Page 1 of 1

Is there a function to Validate .docx files are valid?

PostPosted: Sat Dec 18, 2010 2:17 am
by DashV
Does docx4j have a function I can call to validate a docx document with respect to the Specification/Schema? Does this happen automatically when WordprocessingMLPackage.load() is called? How descriptive is Docx4JException? Will I get a detailed description of what's wrong?

I want to use docx4j to process and modify docx documents created with MS Office as well as other 3rd party programs and want to make sure first and foremost that what I'm about to process/modify is good to begin with. If it's not good I want to have some way to indicate where/why it's broken so I can report it to the user.

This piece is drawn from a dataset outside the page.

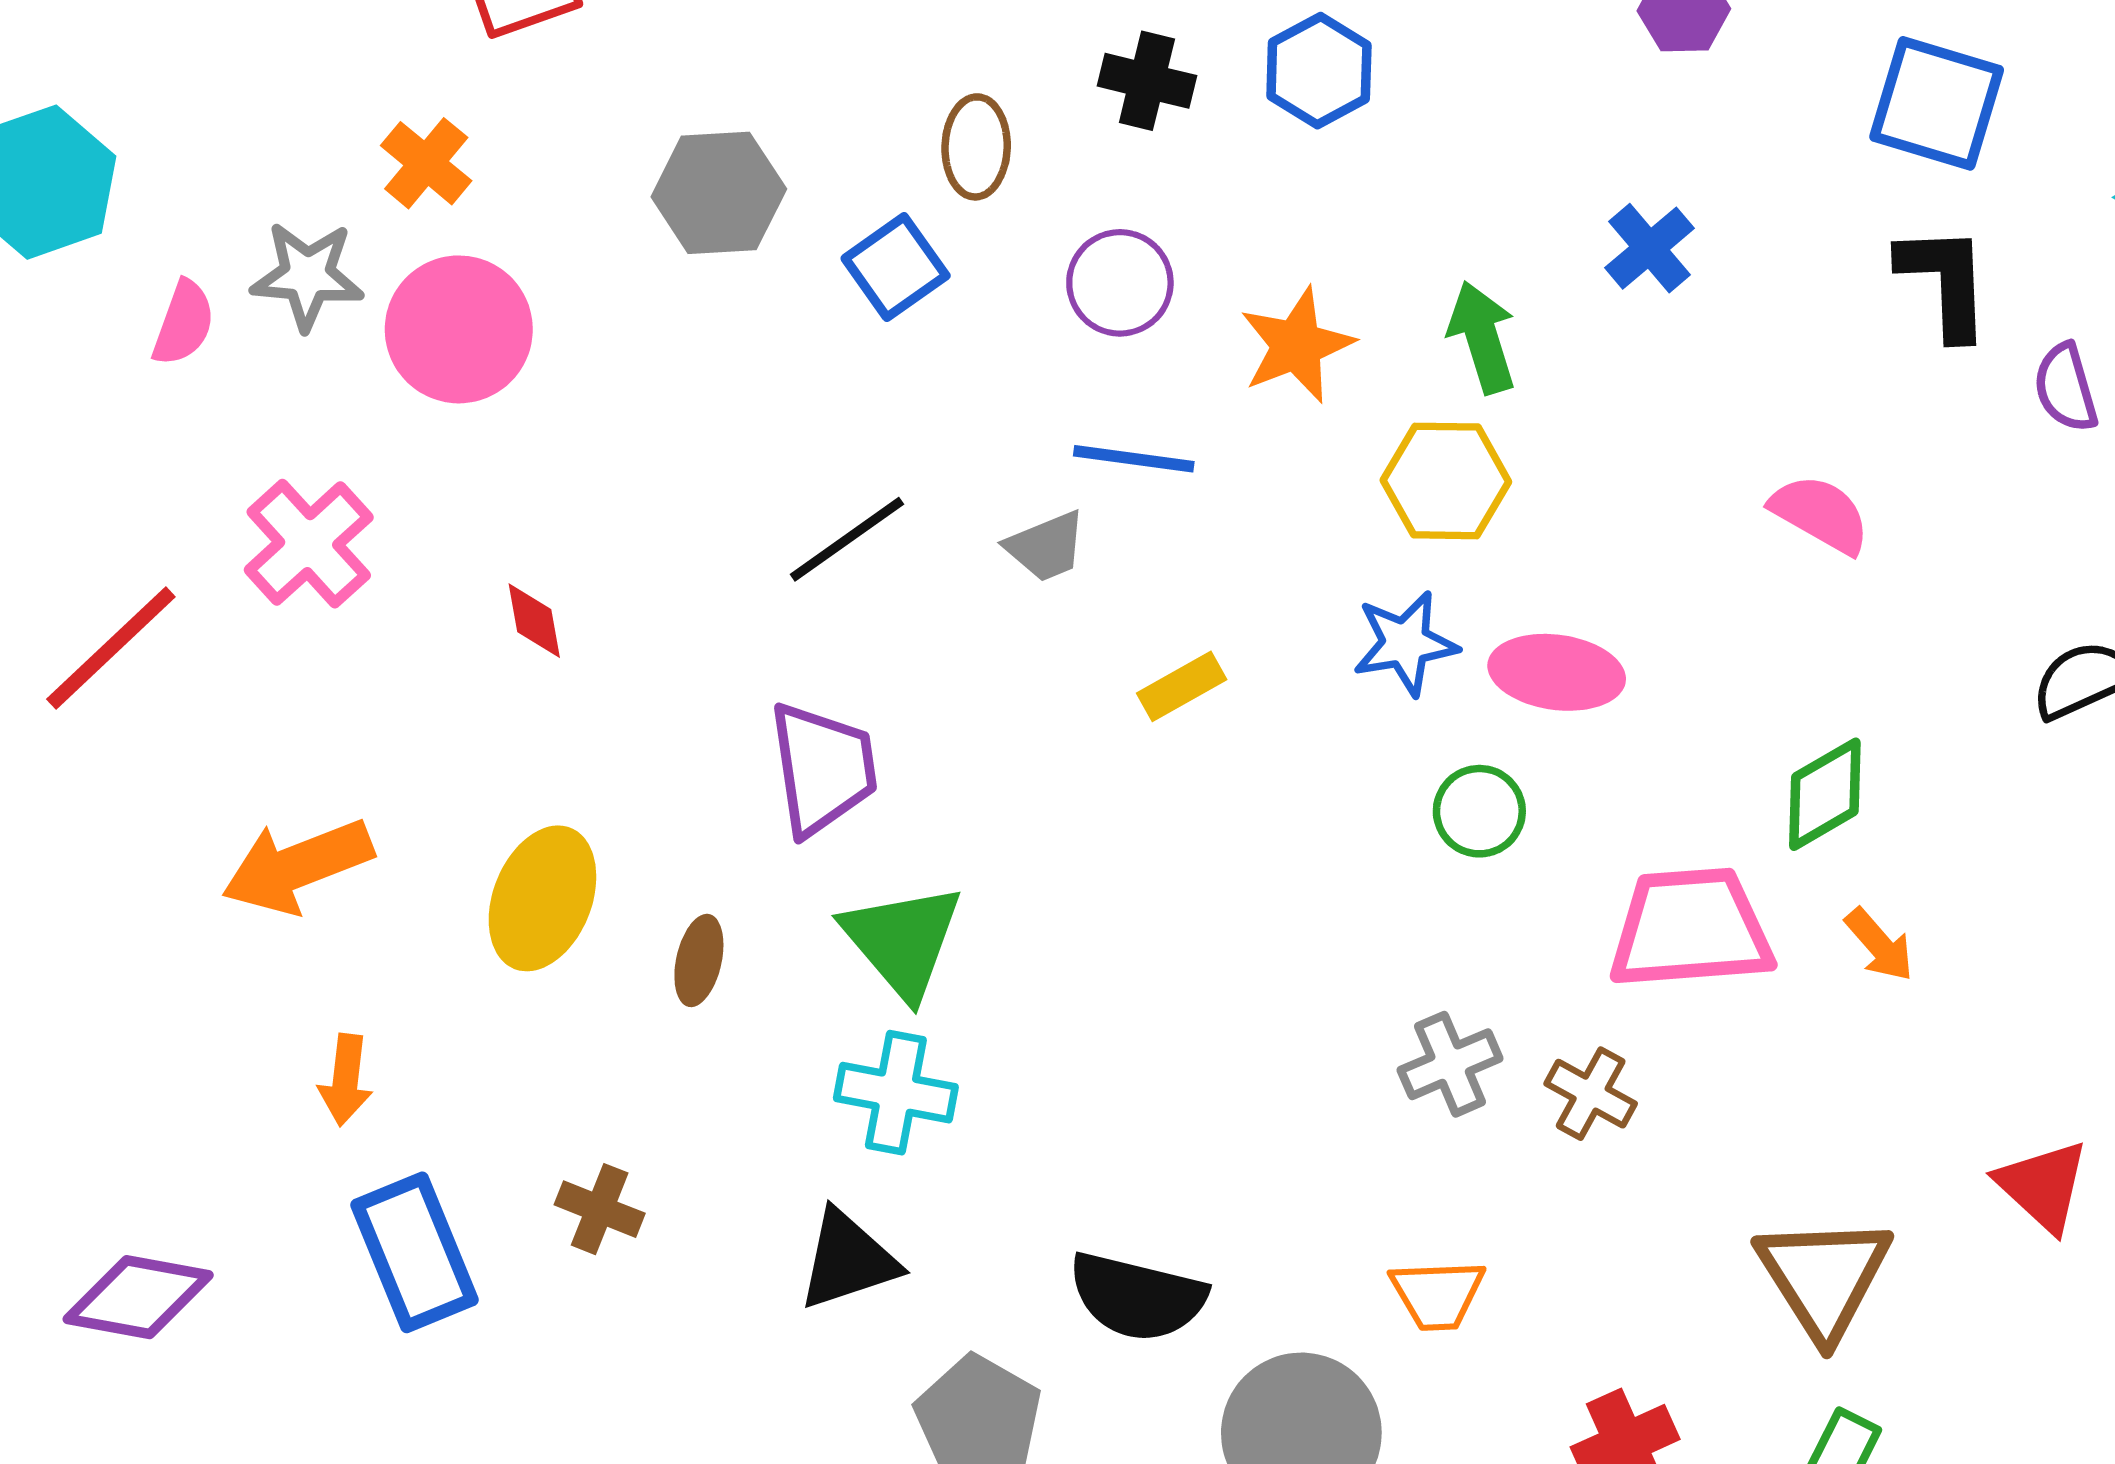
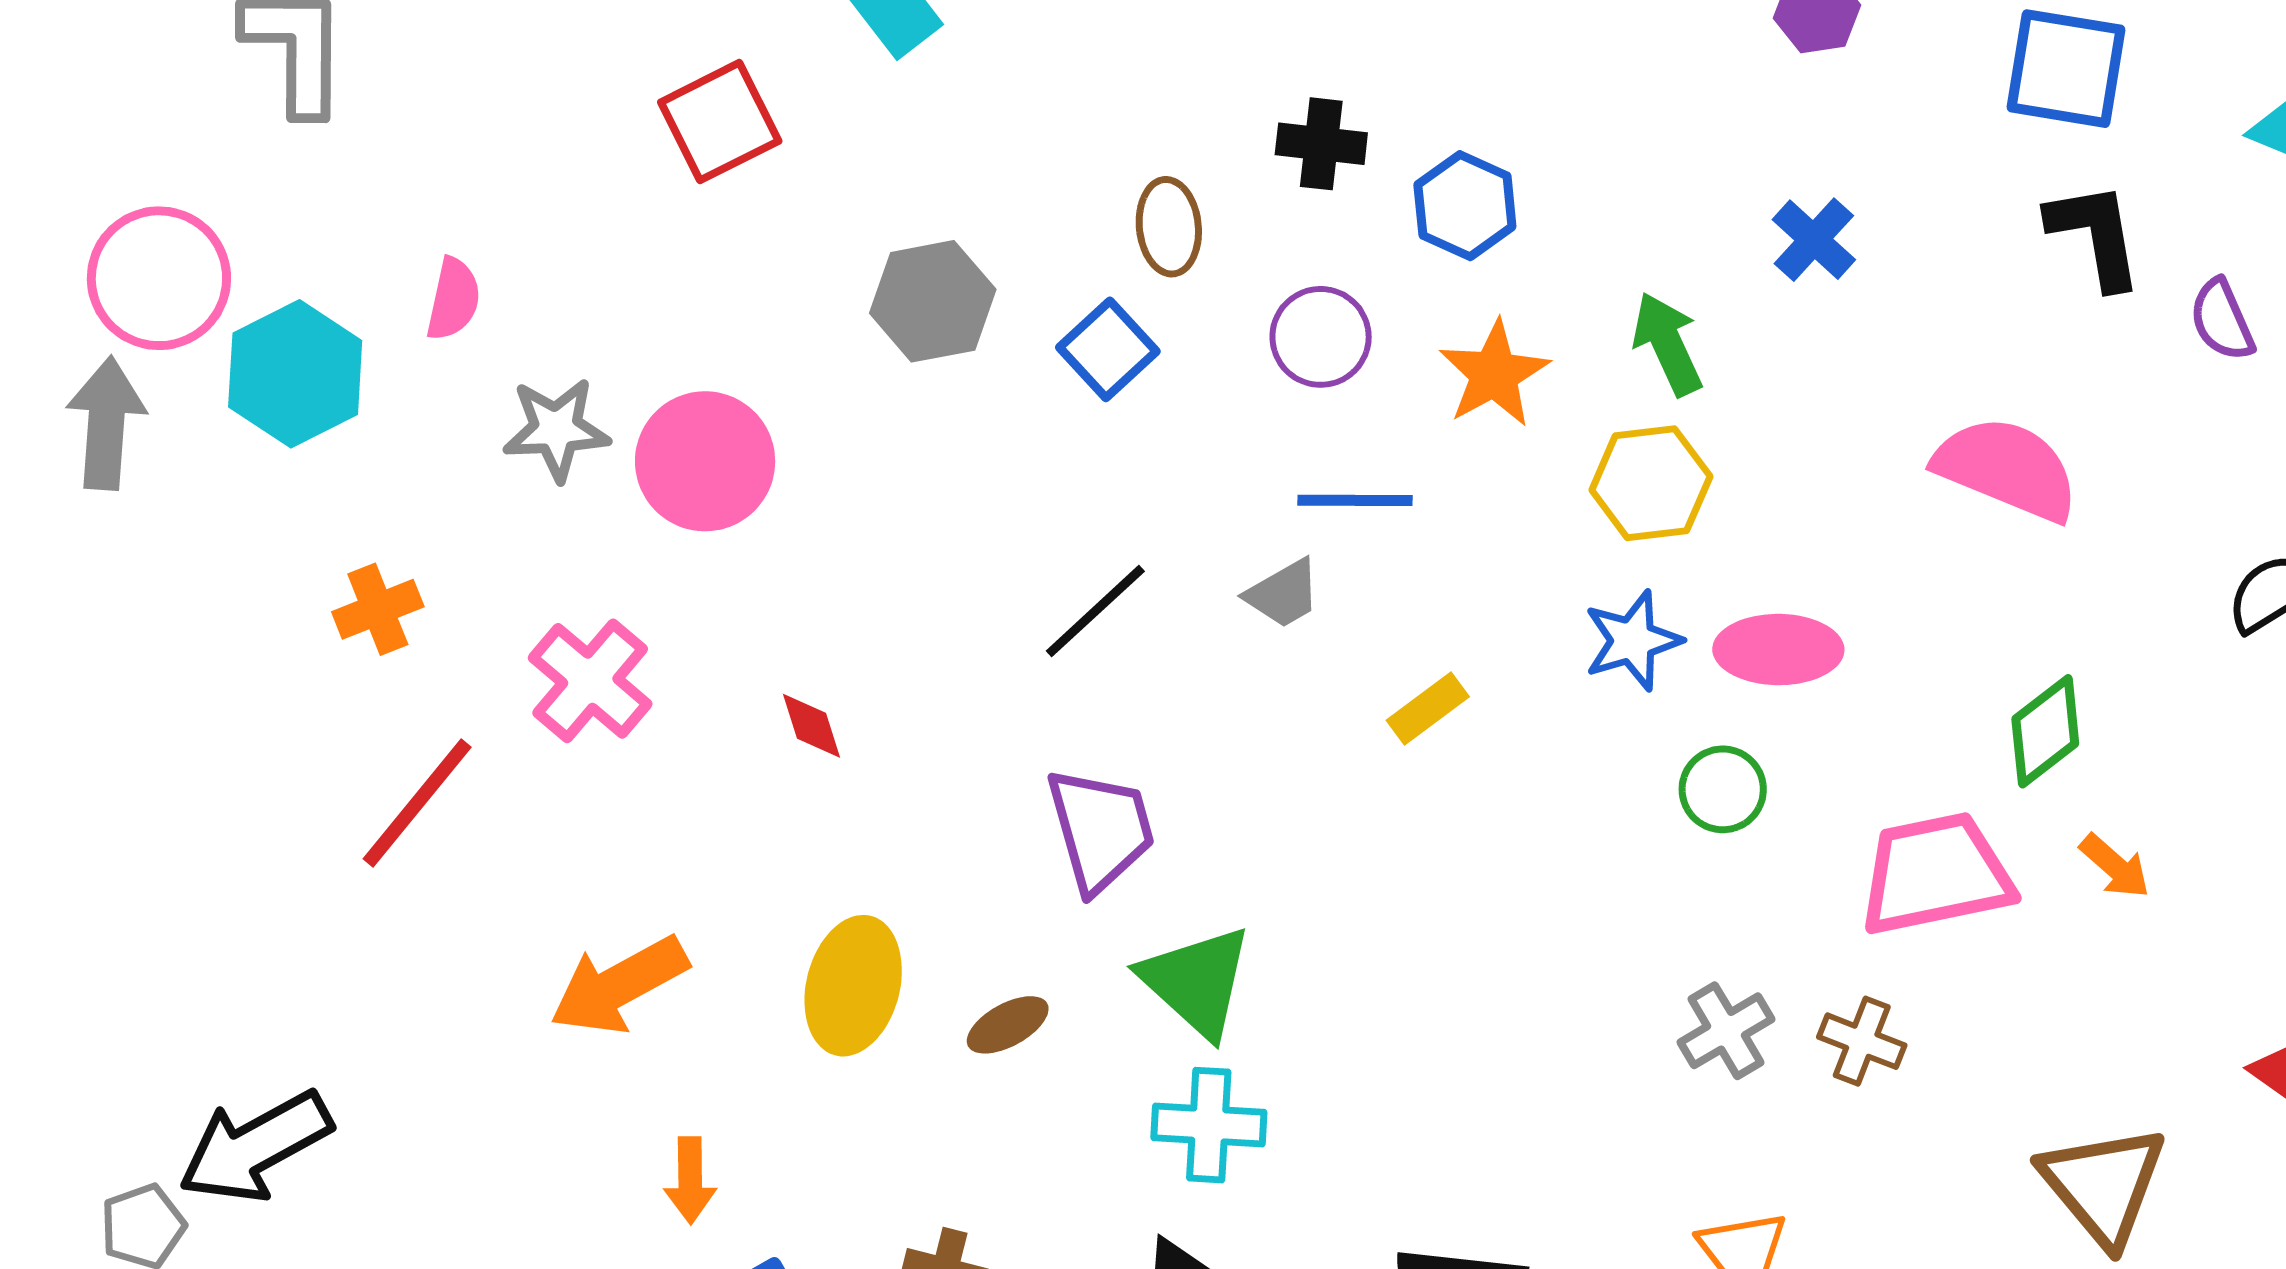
blue hexagon: (1319, 71) -> (1465, 206), moved
orange cross: (426, 163) -> (378, 609), moved, turned 36
pink semicircle: (184, 323) -> (453, 299), moved
pink semicircle: (1820, 514) -> (2007, 469), size x1.5
brown ellipse: (699, 960) -> (1008, 1025), turned 56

I read the javadoc and checked the forums and didn't find an answer.

Looks like a fantastic project.

Re: Is there a function to Validate .docx files are valid?

PostPosted: Mon Dec 20, 2010 4:09 pm
by jason
You need to worry about validity in the XML sense, and also semantic constraints (described only in the text of the spec, or in the Microsoft Office implementations).

docx4j will tell you when it encounters an unexpected element. This shouldn't happen if you have created the docx in Word 2007. (Certain Word 2010 elements will be dropped, which is what Word 2007 does with them as well).

org/docx4j/jaxb/JaxbValidationEventHandler is typically set as the event handler on the Unmarshaller. You can change this if you wish.

There is a class org.docx4j.jaxb.WmlSchema which isn't currently used, which you could use as the basis for validating the your main document part after marshalling it.

You'd be validating against xsd/wml/wml.xsd and the various schemas it imports. If you do modify this to validate, please let us know how it goes.

If you are creating exotic structures with docx4j and find that Word can't open them, that can be a bit of a pain, since Word (2007 at least) gives very little feedback as to what it finds objectionable. Validation might help you to see what the problem is, but I typically run up against the extra constraints instead.

cheers .. Jason